Who Is Teaching Our Teachers?

  • Who Is Teaching Our Teachers?

    Who Is Teaching Our Teachers? (345)

    (NewsUSA) - When schools are challenged with insufficient funds, outdated infrastructure and a wide gap in achievement levels between low-income and high-income families, the weight of responsibility falls heavily on educators. But who is educating our teachers?

    "Most professionals receive ongoing training to keep their skills and knowledge fresh and applicable in a rapidly changing world. Continued professional development is even more important for teachers -- the men and women preparing today's students for college, career, and citizenship," explains Gene Carter, CEO of ASCD, an organization providing professional development to educators across the country and around the world.

    Thanks to new teaching methods, materials, curricula and technology, education is evolving more quickly than ever before. Many teachers need support to continually update and improve their teaching. In the fast-paced digital age, teachers' skill sets must continue to grow for their students to see continued success.

    For example, according to Carter, the introduction of new common education standards is driving change in classrooms across the country. ASCD offers conferences, workshops, Webinars, online training and even on-site capacity building to instill new skills and better strategies that help educators work with these new standards adopted by states nationwide.

    According to experts, ongoing professional development is critical to empowering educators to support the success of each learner.

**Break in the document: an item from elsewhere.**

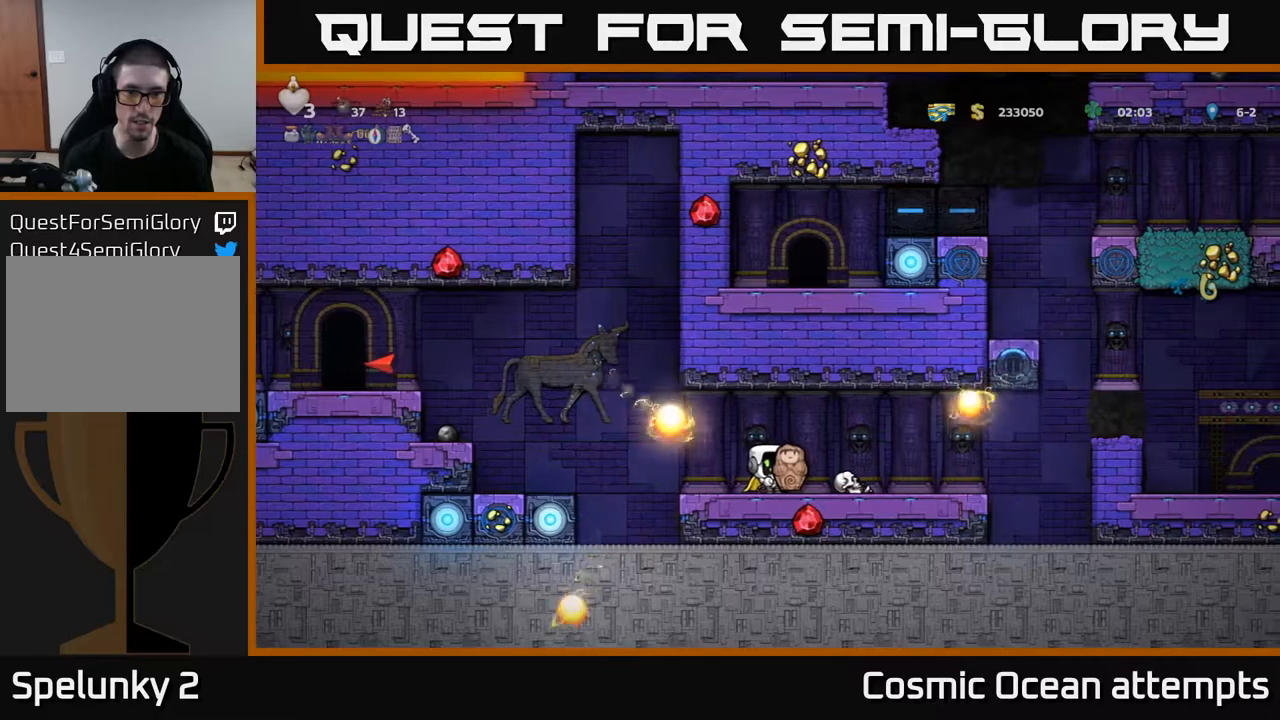
{"buttons": [], "right_stick": "center", "events": [[400, "DPAD_RIGHT", "down"], [433, "DPAD_RIGHT", "up"]]}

    "The key [to school improvement] is exemplary teaching along with stellar professional development that challenges, supports and inspires teachers to refine practices to improve student learning," notes Lynda Wood, associate superintendent for Southfield Public Schools in Michigan, about her experience with ASCD.

    As Wood observes, highly qualified teachers are a must, but it's ongoing professional development that boosts student learning to a higher level of achievement and growth.

    "Five years ago, we had extremely low student achievement levels, and we've essentially doubled the number of students who are meeting state standards. That speaks directly to the quality of professional development that's gone on," says Principal Patricia Reynolds from Queens after ASCD faculty implemented a long-term program at her school in New York.